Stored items
#####
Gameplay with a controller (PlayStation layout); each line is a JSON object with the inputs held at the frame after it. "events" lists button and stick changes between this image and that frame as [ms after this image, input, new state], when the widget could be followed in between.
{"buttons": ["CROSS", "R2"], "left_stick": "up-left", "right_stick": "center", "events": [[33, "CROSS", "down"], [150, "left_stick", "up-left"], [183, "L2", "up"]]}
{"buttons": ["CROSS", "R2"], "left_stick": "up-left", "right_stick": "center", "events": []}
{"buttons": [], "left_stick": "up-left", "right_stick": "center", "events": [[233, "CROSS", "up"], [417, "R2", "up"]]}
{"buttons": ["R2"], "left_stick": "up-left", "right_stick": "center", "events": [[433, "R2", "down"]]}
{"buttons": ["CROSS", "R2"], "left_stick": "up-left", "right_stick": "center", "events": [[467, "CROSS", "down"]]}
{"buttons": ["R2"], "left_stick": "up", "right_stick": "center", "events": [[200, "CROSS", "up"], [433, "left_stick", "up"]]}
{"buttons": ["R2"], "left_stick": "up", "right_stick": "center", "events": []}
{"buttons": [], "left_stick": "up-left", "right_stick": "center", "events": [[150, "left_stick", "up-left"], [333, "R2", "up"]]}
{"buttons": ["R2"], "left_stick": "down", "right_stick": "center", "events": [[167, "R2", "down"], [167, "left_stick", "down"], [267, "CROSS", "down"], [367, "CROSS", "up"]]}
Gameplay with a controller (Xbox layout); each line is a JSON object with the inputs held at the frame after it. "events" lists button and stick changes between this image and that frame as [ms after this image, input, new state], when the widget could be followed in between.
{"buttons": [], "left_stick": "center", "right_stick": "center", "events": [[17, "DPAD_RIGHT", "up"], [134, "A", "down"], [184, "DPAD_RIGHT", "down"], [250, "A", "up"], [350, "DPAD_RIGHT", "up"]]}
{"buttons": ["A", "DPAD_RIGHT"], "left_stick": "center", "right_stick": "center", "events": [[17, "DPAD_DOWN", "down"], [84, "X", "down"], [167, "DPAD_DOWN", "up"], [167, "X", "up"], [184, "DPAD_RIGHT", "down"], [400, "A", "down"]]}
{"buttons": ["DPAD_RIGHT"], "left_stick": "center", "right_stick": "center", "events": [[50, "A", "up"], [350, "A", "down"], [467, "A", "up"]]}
#####
● **Task requirements**:
Nothing but the lines from the one containing "Gameplay with a controller (Xbox" through the end of the entries belongs in the answer; repeat them exactly.

● **Result for this exercise**:
Gameplay with a controller (Xbox layout); each line is a JSON object with the inputs held at the frame after it. "events" lists button and stick changes between this image and that frame as [ms after this image, input, new state], when the widget could be followed in between.
{"buttons": [], "left_stick": "center", "right_stick": "center", "events": [[17, "DPAD_RIGHT", "up"], [134, "A", "down"], [184, "DPAD_RIGHT", "down"], [250, "A", "up"], [350, "DPAD_RIGHT", "up"]]}
{"buttons": ["A", "DPAD_RIGHT"], "left_stick": "center", "right_stick": "center", "events": [[17, "DPAD_DOWN", "down"], [84, "X", "down"], [167, "DPAD_DOWN", "up"], [167, "X", "up"], [184, "DPAD_RIGHT", "down"], [400, "A", "down"]]}
{"buttons": ["DPAD_RIGHT"], "left_stick": "center", "right_stick": "center", "events": [[50, "A", "up"], [350, "A", "down"], [467, "A", "up"]]}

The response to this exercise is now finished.